• _Exercise_:
Below are the records; extract from them the line containing "Bouteilles À L'épreuve" to the line containing "получения дополнительной информации и", both lines included, exactly and with no pictures.

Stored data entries
=== Section Start ===

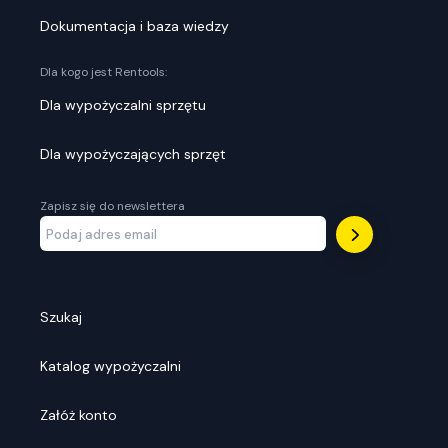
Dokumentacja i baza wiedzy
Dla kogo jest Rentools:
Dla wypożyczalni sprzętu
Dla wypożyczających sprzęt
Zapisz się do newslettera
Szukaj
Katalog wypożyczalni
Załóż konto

=== Section End ===
=== Section Start ===

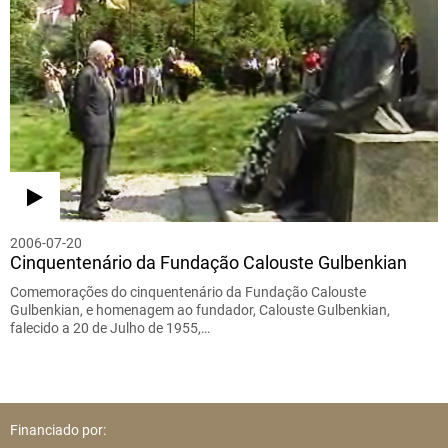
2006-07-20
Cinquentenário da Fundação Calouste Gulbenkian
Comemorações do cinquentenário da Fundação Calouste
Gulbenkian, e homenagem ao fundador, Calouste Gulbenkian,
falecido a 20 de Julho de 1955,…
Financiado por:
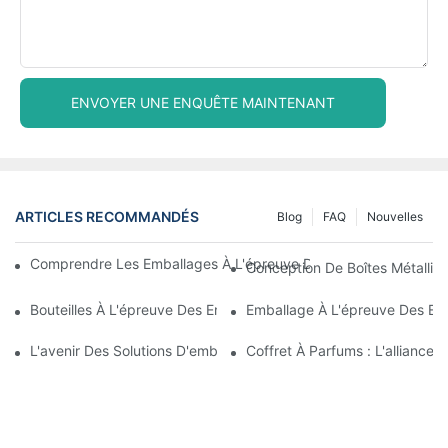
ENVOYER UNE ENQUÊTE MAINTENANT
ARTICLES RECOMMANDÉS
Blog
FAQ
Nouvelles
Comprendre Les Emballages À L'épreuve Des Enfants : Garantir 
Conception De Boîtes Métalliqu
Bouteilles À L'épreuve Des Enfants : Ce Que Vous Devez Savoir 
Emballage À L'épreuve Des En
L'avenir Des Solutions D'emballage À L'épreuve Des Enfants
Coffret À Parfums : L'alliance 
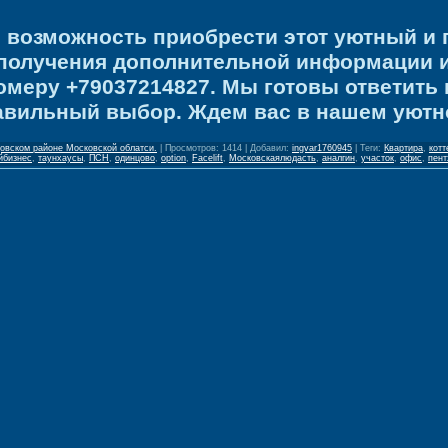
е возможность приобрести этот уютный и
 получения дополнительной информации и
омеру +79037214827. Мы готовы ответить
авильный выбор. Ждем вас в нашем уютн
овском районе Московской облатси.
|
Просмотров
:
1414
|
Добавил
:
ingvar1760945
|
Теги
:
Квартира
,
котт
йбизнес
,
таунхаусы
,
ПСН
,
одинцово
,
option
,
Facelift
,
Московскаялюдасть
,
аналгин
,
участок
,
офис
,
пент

=== Section End ===

• _Response to this task_:
Bouteilles À L'épreuve Des Enfants : Ce Que Vous Devez Savoir 
Emballage À L'épreuve Des En
L'avenir Des Solutions D'emballage À L'épreuve Des Enfants
Coffret À Parfums : L'alliance 
е возможность приобрести этот уютный и
 получения дополнительной информации и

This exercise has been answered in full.